Exterior of the Sheraton Princess Kaiulani hotel. / Sheraton


Rising room rates helped Hawaii hotels set a new revenue record for October, but the high prices continued to chip away at occupancy rates.

The average daily room rate rose to $208.85 a month in October, up 10 percent from the same month a year ago, according a report released Tuesday by Hospitality Advisors LLC, an industry consulting group.

The room rate represented a new high for October, as did the $269 million in total revenue collected during the month.

Meanwhile, softening room demand led to a decline in hotel occupancy for the sixth consecutive month on a year-over-year basis. Hawaii’s hotels were 72.7 percent full in October, down from 74.4 percent in October 2012. The decline in occupancy was partly the result of a 1.2 percent drop in visitor arrivals for October, according to the report.

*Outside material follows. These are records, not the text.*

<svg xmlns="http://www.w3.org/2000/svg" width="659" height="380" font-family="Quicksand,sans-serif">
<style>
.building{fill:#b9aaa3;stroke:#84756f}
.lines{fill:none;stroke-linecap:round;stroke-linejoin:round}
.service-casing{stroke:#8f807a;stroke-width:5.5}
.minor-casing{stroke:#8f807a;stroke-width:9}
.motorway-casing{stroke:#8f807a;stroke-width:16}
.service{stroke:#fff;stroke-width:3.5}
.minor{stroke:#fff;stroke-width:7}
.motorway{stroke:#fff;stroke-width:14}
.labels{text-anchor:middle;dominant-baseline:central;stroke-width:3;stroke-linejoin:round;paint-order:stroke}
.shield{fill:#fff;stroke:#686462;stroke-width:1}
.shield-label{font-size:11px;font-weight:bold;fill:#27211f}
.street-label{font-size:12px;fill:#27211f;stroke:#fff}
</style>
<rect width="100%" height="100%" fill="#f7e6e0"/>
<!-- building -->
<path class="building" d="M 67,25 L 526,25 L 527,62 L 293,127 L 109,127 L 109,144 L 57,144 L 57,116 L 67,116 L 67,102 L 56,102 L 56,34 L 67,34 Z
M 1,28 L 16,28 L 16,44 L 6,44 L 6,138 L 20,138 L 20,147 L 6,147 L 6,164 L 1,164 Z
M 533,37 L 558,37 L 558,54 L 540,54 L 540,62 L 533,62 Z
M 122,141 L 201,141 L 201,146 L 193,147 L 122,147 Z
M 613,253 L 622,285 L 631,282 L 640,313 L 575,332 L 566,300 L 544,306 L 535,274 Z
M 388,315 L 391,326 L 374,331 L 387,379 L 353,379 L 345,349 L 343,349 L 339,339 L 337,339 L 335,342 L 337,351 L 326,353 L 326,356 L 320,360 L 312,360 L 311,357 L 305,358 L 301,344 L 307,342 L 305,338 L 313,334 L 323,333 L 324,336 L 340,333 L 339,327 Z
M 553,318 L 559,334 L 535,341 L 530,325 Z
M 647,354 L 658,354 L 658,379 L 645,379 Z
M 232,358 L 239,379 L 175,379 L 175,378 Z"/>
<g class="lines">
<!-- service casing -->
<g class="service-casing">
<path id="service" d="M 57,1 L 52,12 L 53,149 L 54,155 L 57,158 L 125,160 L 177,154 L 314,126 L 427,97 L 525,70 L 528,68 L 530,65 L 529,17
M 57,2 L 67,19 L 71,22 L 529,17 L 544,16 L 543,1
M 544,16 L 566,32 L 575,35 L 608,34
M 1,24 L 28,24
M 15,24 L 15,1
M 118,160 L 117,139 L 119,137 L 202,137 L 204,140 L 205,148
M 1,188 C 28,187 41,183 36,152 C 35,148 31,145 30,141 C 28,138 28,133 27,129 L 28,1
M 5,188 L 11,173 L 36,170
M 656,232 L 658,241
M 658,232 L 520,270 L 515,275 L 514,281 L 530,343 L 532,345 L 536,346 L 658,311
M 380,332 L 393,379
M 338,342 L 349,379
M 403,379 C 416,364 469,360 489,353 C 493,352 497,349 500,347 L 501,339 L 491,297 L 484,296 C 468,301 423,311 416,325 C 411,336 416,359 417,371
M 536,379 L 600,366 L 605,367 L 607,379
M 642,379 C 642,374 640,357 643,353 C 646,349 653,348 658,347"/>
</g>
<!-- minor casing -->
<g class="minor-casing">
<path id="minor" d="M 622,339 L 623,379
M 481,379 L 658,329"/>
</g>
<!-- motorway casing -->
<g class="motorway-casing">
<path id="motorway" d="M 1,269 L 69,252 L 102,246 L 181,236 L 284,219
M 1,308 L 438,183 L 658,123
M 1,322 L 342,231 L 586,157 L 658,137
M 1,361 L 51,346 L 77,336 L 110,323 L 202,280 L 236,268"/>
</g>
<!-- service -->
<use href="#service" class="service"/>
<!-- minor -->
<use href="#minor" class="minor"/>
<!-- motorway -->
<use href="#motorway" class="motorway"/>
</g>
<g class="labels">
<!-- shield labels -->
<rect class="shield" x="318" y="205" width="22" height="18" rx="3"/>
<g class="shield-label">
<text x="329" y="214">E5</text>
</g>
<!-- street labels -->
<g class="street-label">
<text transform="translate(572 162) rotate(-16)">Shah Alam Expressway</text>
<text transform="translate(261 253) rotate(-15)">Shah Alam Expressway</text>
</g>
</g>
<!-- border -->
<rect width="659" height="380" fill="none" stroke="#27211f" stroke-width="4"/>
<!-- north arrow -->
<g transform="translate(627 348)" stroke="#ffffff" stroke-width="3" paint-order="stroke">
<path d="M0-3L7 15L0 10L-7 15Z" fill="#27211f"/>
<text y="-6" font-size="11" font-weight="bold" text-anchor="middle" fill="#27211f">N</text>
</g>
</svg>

Even with the decline in occupancy, Hawaii hotels were still able to boost their profits significantly. Revenue per available room, a key measure of hotel profitability, rose to $152.83, a record high for the month.

The declining occupancy rates, which are expected to continue into the first quarter of 2014, have prompted some hotels to trim their prices and others to offer incentives like free parking and late checkouts, said Barry Wallace, executive vice president of hospitality services for Honolulu-based Outrigger Enterprises.

“We’ve reached a tipping point,” Wallace said. “We had been expecting this for some time. It was a surprising 36-month run leading up to this.” he said.”The first quarter will still be very good on a seasonal basis. It’s just that we had gotten used to extraordinarily good numbers,” Wallace said.

Travel wholesalers that Outrigger works with on the mainland have said that some travelers are opting to go to Mexico instead of Hawaii because it’s cheaper, according to Wallace.

The hotel occupancy numbers in 2014 will be skewed by a temporary reduction in available rooms due to three big renovation projects. A total of 1,200 rooms will be removed from the inventory as a result of projects at the Princess Kaiulani, Ohana West and Miramar hotels, Wallace said.

Although visitor arrivals and spending are slowing from their recent rapid growth rates, both categories are expected to reach new records for 2013 and 2014, according to the latest forecast from the state Department of Business, Economic Development and Tourism.

When 2013 is finished DBEDT expects 8.23 million visitors will have spent $14.79 billion. In 2014 the visitor count is forecast to grow to 8.49 million, with spending of $15.41 billion.